Coisas

Enquanto o próximo conto não sai, posso contar um que entra. Afinal, contos também entram, não apenas saem. O que entrou, recentemente, foi um sobre um sujeito de meia idade, quase terceira, nas proximidades da meia noite do horário de verão de um certo país da América do Sul, ir até seu computador escrever sobre coisas. Que coisas? Ora, várias delas, desde que lhe acrescentasse algo que valesse a pena e, com um pouco de sorte, aos outros também. Um dia, uma dessas coisas que ele escreveu, resolveu querer escrever sobre ele, o suposto escritor. Sem a menor cerimônia, saiu da tela e entrou no pobre coitado. Foi tão rápida, que não houve tempo hábil para qualquer reação. Uma vez dentro dele, a coisa lhe explicou que já estava cansada de ser escrita e, para variar, ia escrever. O tal cara de meia idade pensou até em resistir, mas a situação era nova e ele adora isso. Imagine só, pensou, uma coisa que quer escrever sobre coisas. Bacana isso, vou deixar. A partir de então, a coisa dominou suas mãos e cérebro, iniciando a escrita.

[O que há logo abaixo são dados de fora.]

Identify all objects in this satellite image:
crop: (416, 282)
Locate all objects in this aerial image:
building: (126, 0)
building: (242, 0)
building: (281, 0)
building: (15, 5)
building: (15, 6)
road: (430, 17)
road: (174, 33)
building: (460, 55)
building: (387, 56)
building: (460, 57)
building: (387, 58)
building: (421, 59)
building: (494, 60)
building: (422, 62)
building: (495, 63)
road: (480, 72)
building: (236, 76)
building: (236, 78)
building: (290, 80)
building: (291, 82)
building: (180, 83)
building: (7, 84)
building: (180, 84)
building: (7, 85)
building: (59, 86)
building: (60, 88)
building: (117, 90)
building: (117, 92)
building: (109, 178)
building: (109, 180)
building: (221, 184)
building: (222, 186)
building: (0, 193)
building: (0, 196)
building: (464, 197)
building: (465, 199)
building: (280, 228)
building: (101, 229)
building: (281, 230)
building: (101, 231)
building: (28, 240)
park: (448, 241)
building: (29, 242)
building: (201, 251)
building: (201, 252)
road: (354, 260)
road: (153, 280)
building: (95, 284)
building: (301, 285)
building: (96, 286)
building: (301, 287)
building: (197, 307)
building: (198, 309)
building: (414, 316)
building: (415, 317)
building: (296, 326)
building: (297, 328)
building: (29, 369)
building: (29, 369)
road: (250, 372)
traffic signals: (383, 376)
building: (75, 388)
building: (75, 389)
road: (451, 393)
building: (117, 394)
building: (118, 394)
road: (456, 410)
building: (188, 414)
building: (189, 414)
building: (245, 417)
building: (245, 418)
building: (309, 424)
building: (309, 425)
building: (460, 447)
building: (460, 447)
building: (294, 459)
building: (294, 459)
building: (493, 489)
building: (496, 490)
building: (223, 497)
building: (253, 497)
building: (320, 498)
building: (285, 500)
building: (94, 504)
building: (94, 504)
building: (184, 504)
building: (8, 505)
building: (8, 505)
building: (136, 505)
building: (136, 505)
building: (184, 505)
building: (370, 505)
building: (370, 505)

“Como todas as coisas, também sou uma.

Sei também, que uma coisa, é melhor que nenhuma.

Só não suporto ver gente me escrevendo, assim, tanto.

Coisa aqui, coisa lá, em quase tudo quanto é canto.

Escrevem até outra coisa, como se fosse eu.

E a coisa escrita, que não é coisa, coisada fica. Entendeu?

Quero dizer que o que se escreve, deve ter sentido.

Se não é coisa, por que coisá-la. Acho falta de juizo.

Amor, por exemplo, não é coisa, mas puro sentimento.

Exige prática, não palavras, senão vira condimento.

Não que escrever sobre ele, seja assim tão ruim.

Escrevê-lo em excesso é o problema, que parece não ter fim.

Já, quando o amor escreve, mesmo lá,um trecho breve,

O sentimento é marcante e notória a convicção.

Mas escrevê-lo toda hora, coisificado, o amor cai fora.

Vira objeto de consumo e eu, como coisa, mas com rumo,

E, vale dizer, direção,só ponho coisa no que é coisa, no amor, não.”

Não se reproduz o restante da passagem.